By Hema Senanayake –
A few days ago, I watched the TV news in which it showed that the military assisted by District Secretary of Anuradhapura were purchasing farm produce. That news made me both happy and sad. I felt happy seeing the smiles on farmers’ faces having been able to sell their produce for a better price. I felt sad by observing the dysfunction of domestic supply chain having practiced almost “free market” principles since 1977. This intimates the need of establishing more disaster resilient market mechanism in post-pandemic era instead of replacing it by certain kind of administrative version.
I have argued and continue to argue that there are at least two main systemic weaknesses in the present economic model. These two systemic weaknesses have created three distinction grave problems for any country, developed or developing. Those problems are severe systemic indebtedness, “over consumption” and ever increasing “regrettable component of GDP.” I have argued the need of removing those weaknesses to establish a better and resilient economy for the wellbeing of all citizens. Yet, there are strong elements in this present economic model which are needed to be protected and be further enhanced for a foreseeable future. These features will be necessary an integral part of the new post-pandemic economic order we are thinking of. During this pandemic good intention of the government and the military might weaken such vital mechanisms in the economic system, if the government does not philosophyically understand the limits and better methods of intervention. Good things are good, bad things are bad.
One such good mechanism is the market mechanism and the other is the price mechanism. Any destruction of these mechanisms either in purchasing perishable farm produce or grains including rice will make more and lasting damage to the economy. Therefore, the government needs to rethink in establishing more disaster resilient market mechanism and the support extended by military and government’s administrative machinery could be supplementary when a disaster hit the country again. Why we need to have a free market which could be made functional even during a disaster as the foundation of the economy? Possibly, we can make subsequent macroeconomic adjustments as and when necessary in view of the country’s national economic objectives. But preserving the foundation is important. In fact, what the free market mechanism does? In order to answer this question, let us think, as to how a pencil is produced. This is simple but powerful illustration of market mechanism.

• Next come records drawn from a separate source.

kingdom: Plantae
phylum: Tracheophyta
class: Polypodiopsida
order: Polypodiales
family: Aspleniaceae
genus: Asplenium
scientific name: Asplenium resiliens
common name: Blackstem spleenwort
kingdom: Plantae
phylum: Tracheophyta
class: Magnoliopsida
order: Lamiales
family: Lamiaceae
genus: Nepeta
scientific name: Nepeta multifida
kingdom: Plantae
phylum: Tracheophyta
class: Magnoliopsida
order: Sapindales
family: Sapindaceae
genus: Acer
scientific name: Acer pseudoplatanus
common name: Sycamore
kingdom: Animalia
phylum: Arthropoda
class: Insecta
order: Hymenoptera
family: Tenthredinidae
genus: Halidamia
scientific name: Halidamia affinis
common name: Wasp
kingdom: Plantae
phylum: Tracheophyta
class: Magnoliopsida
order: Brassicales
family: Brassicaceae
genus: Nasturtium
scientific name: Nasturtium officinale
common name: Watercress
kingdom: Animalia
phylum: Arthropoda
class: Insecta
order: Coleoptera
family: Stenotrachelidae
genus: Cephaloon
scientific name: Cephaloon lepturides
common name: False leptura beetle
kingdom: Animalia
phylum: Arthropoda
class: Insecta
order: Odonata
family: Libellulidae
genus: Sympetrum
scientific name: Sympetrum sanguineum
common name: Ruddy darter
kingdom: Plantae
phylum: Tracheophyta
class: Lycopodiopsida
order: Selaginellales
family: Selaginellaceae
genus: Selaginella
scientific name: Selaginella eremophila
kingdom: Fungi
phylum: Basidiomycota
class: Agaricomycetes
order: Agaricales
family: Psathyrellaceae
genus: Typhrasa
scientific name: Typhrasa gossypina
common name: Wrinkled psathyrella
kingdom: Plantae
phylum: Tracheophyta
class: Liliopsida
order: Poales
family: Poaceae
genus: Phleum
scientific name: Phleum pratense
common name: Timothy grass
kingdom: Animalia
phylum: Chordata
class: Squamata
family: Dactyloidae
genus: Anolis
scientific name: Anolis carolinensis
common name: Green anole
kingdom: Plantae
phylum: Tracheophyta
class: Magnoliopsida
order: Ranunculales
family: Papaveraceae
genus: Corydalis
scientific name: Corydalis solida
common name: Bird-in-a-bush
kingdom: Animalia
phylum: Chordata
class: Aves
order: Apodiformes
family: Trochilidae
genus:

“The thousands of persons involved in producing the pencil performed his task not because he wanted a pencil. Some among them never saw a pencil and would not know what it is for. Each saw his work as a way to get the goods and services he wanted—which goods and services produced by those who want to get the pencil they wanted. Every time we go to the store and buy a pencil, we are exchanging a little bit of our services for the infinitesimal amount of services that each of the thousands contributed toward producing the pencil. It is even more astounding to see how the pencil was ever produced. No one sitting in a central office gave orders to these thousands of people. No military police enforced the orders that were not given. These people live in many lands, speak different languages, practice different religions, may even hate one another—yet none of these differences prevented them from cooperating to produce a pencil. How did it happen?” Market and price mechanism made it happen. (Above quote is from Milton Friedman’s. I made a few changes to make it more readable for non-economic readers.)
Authorities which set the benchmark prices and the officials in regulatory bodies such as Consumer Affairs Authority must understand these principles more than anybody. And those who promote home gardens must think of a better way to ensure national food security and it can. Otherwise their good intensions might weaken the capital formation in those sectors of the economy. Prices should reflect the amount of social resources used in producing something, instead prices should not reflect the whims and fancies of any administration. Let us build a more resilient market mechanism in post-pandemic era.